At the same time, she writes about her everyday experiences chatting with people from different backgrounds. She connects with everyone from a once-homophobic Palestinian man who realized he was gay, to an ultra-Orthodox rebbetzin with several children who yearned to be loved by her husband.

On Facebook and in her writings, Tuttle-Singer is not afraid to spark debates about Israel, as well as express her irritation at the current Israel-Palestinian conflict.
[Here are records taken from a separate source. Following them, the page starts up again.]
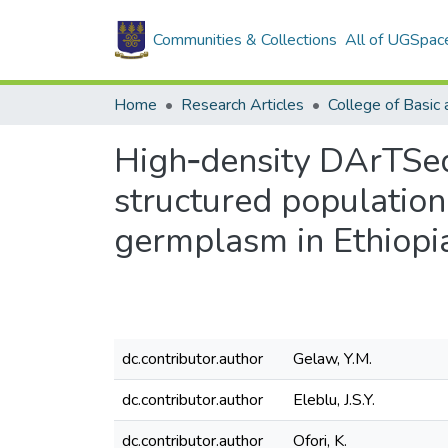
Communities & Collections
All of UGSpac
Home
Research Articles
High‑density DArTSeq
structured population
germplasm in Ethiopi
dc.contributor.author
Gelaw, Y.M.
dc.contributor.author
Eleblu, J.S.Y.
dc.contributor.author
Ofori, K.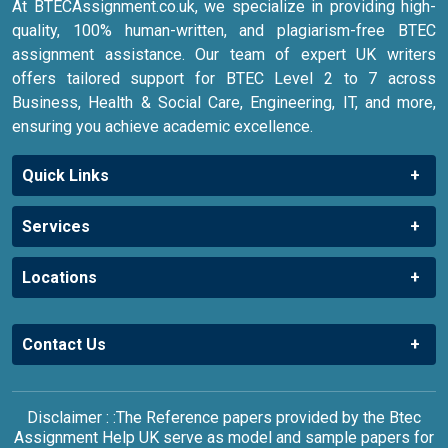
At BTECAssignment.co.uk, we specialize in providing high-
quality, 100% human-written, and plagiarism-free BTEC
assignment assistance. Our team of expert UK writers
offers tailored support for BTEC Level 2 to 7 across
Business, Health & Social Care, Engineering, IT, and more,
ensuring you achieve academic excellence.
Quick Links
Services
Locations
Contact Us
Disclaimer : :The Reference papers provided by the Btec
Assignment Help UK serve as model and sample papers for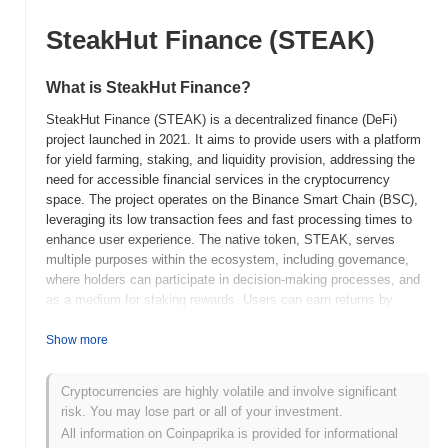
SteakHut Finance (STEAK)
What is SteakHut Finance?
SteakHut Finance (STEAK) is a decentralized finance (DeFi)
project launched in 2021. It aims to provide users with a platform
for yield farming, staking, and liquidity provision, addressing the
need for accessible financial services in the cryptocurrency
space. The project operates on the Binance Smart Chain (BSC),
leveraging its low transaction fees and fast processing times to
enhance user experience. The native token, STEAK, serves
multiple purposes within the ecosystem, including governance,
where holders can participate in decision-making processes, and
as a medium for staking rewards. Users can earn returns by
providing liquidity or participating in various farming pools.
SteakHut Finance stands out for its unique approach to combining
Show more
DeFi features with a user-friendly interface, making it accessible
for both novice and experienced users. Its focus on community
Cryptocurrencies are highly volatile and involve significant
engagement and rewards further positions it as a noteworthy
risk. You may lose part or all of your investment.
player in the DeFi landscape.
All information on Coinpaprika is provided for informational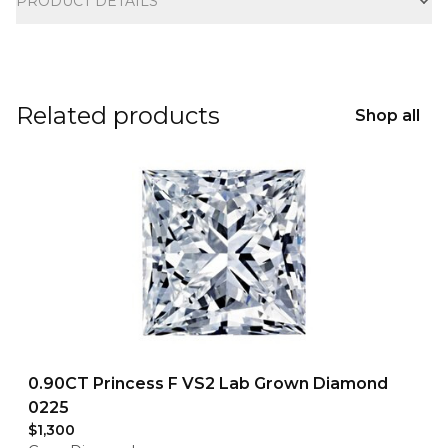
PRODUCT DETAILS
Related products
Shop all
0.90CT Princess F VS2 Lab Grown Diamond
0225
$1,300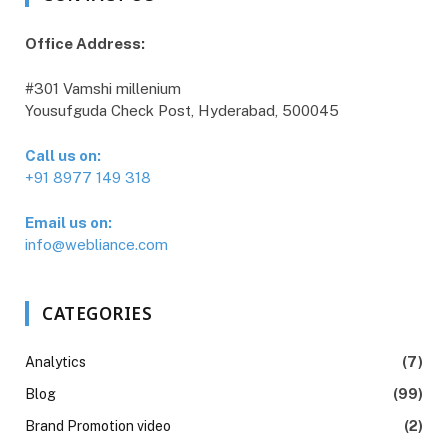
Office Address:
#301 Vamshi millenium
Yousufguda Check Post, Hyderabad, 500045
Call us on:
+91 8977 149 318
Email us on:
info@webliance.com
CATEGORIES
Analytics
(7)
Blog
(99)
Brand Promotion video
(2)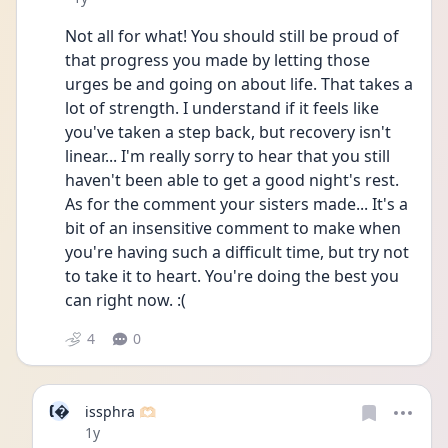
Not all for what! You should still be proud of 
that progress you made by letting those 
urges be and going on about life. That takes a 
lot of strength. I understand if it feels like 
you've taken a step back, but recovery isn't 
linear... I'm really sorry to hear that you still 
haven't been able to get a good night's rest. 
As for the comment your sisters made... It's a 
bit of an insensitive comment to make when 
you're having such a difficult time, but try not 
to take it to heart. You're doing the best you 
can right now. :(
4
0
I
issphra 🫶🏻
Date posted
1y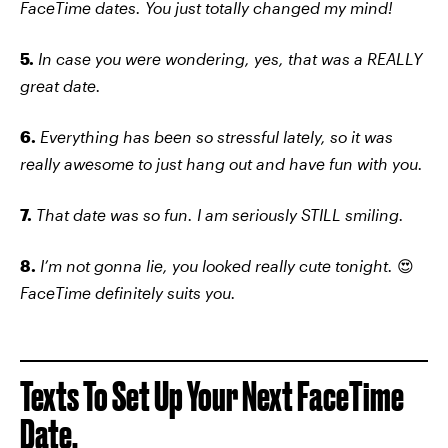
FaceTime dates. You just totally changed my mind!
5.
In case you were wondering, yes, that was a REALLY
great date.
6.
Everything has been so stressful lately, so it was
really awesome to just hang out and have fun with you.
7.
That date was so fun. I am seriously STILL smiling.
8.
I’m not gonna lie, you looked really cute tonight.
😍
FaceTime definitely suits you.
Texts To Set Up Your Next FaceTime
Date.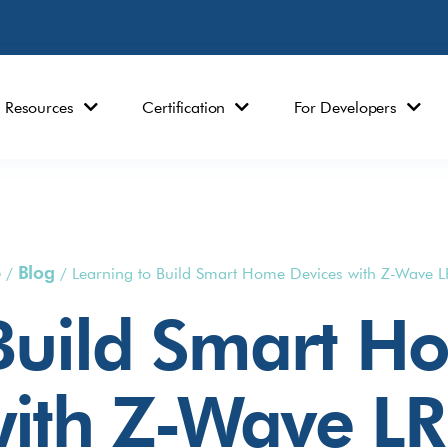
Resources
Certification
For Developers
e
Blog
/
/
Learning to Build Smart Home Devices with Z-Wave L
 Build Smart H
ith Z-Wave LR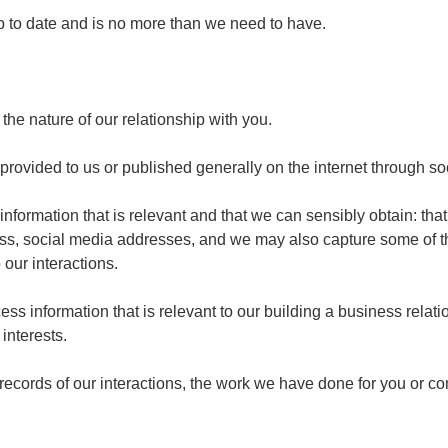
p to date and is no more than we need to have.
the nature of our relationship with you.
rovided to us or published generally on the internet through so
nformation that is relevant and that we can sensibly obtain: tha
ress, social media addresses, and we may also capture some of t
 our interactions.
ocess information that is relevant to our building a business rela
interests.
p records of our interactions, the work we have done for you or 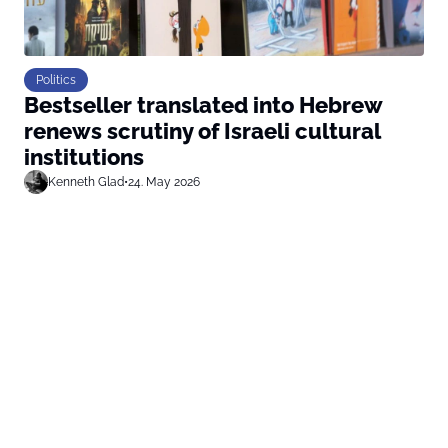
Politics
Bestseller translated into Hebrew
renews scrutiny of Israeli cultural
institutions
Kenneth Glad
•
24. May 2026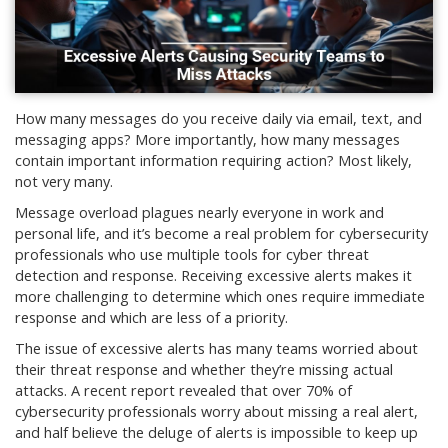
How many messages do you receive daily via email, text, and
messaging apps? More importantly, how many messages
contain important information requiring action? Most likely,
not very many.
Message overload plagues nearly everyone in work and
personal life, and it’s become a real problem for cybersecurity
professionals who use multiple tools for cyber threat
detection and response. Receiving excessive alerts makes it
more challenging to determine which ones require immediate
response and which are less of a priority.
The issue of excessive alerts has many teams worried about
their threat response and whether they’re missing actual
attacks. A recent report revealed that over 70% of
cybersecurity professionals worry about missing a real alert,
and half believe the deluge of alerts is impossible to keep up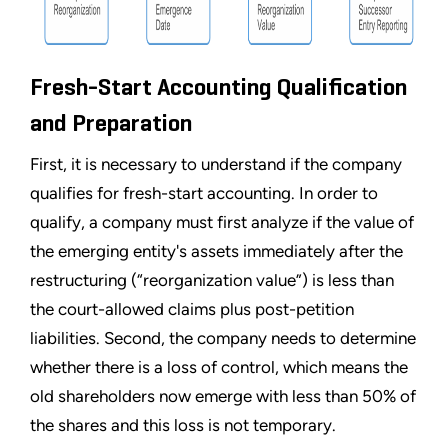
Fresh-Start Accounting Qualification
and Preparation
First, it is necessary to understand if the company
qualifies for fresh-start accounting. In order to
qualify, a company must first analyze if the value of
the emerging entity's assets immediately after the
restructuring (
“
reorganization value
”
) is less than
the court-allowed claims plus post-petition
liabilities. Second, the company needs to determine
whether there is a loss of control, which means the
old shareholders now emerge with less than 50% of
the shares and this loss is not temporary.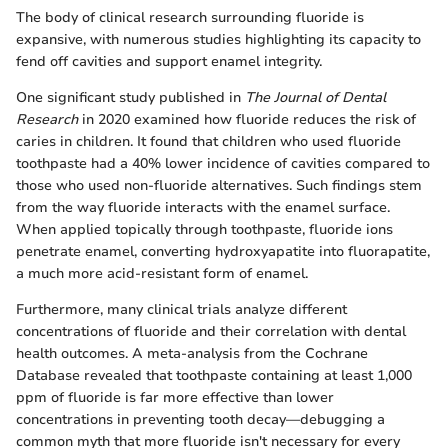
The body of clinical research surrounding fluoride is
expansive, with numerous studies highlighting its capacity to
fend off cavities and support enamel integrity.
One significant study published in
The Journal of Dental
Research
in 2020 examined how fluoride reduces the risk of
caries in children. It found that children who used fluoride
toothpaste had a 40% lower incidence of cavities compared to
those who used non-fluoride alternatives. Such findings stem
from the way fluoride interacts with the enamel surface.
When applied topically through toothpaste, fluoride ions
penetrate enamel, converting hydroxyapatite into fluorapatite,
a much more acid-resistant form of enamel.
Furthermore, many clinical trials analyze different
concentrations of fluoride and their correlation with dental
health outcomes. A meta-analysis from the Cochrane
Database revealed that toothpaste containing at least 1,000
ppm of fluoride is far more effective than lower
concentrations in preventing tooth decay—debugging a
common myth that more fluoride isn't necessary for every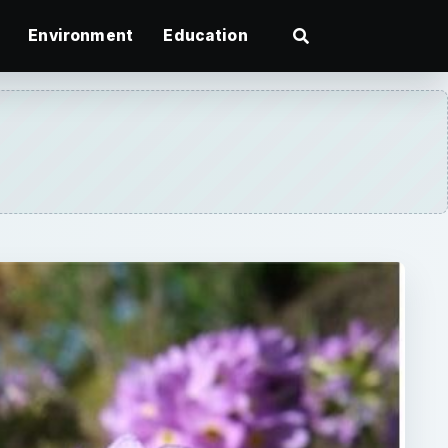
Environment
Education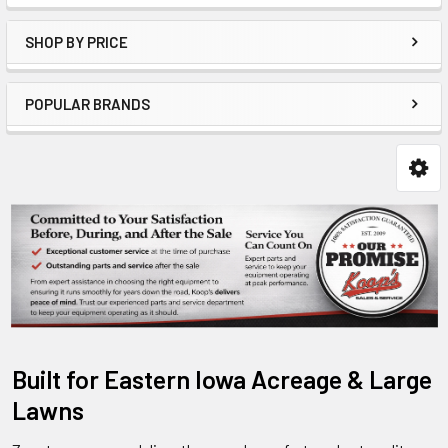
SHOP BY PRICE
POPULAR BRANDS
Built for Eastern Iowa Acreage & Large
Lawns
She is still angry about “the systemic inequality between Israeli Jews and Israeli Arabs within the Green Line, the disgraceful treatment of the African asylum seekers [and] the way non-Orthodox Judaism has become marginalized.”

Still, quoting renowned Israeli author Amos Oz, who wrote, “I love Israel but I don’t like it very much,” Tuttle-Singer said she loves Israel even when she cannot stand it, and that she is going to continue fighting for what she believes in: bridge building and social justice for people in Israel and around the world.

“I wrestle with all these things because of a deep, abiding love for the place I’ve chosen to make home, both for me and for my kids,” she said. “And I want to be part of the solution to all these challenges, and the only way to do that with the talents I have is to roll up my sleeves here and get to work.”

She hopes to continue her writing and giving lectures about her love of Jerusalem to “anyone who wants to bring me out to their community.”

“Even if our leaders make peace, God willing, some day, it will not matter what is written on that paper so long as the folks on the streets hate one another,” she said. “I don’t want to live like that, and I certainly don’t want my kids to live like that, so I want to start these conversations with people who are my ideological opponents but are still willing to talk to me.”

While she doesn’t expect there will be any major revelations after just one conversation, “If one conversation leads to another and that leads to another and that leads to another, that’s the beginning of friendship. And that’s pretty special.”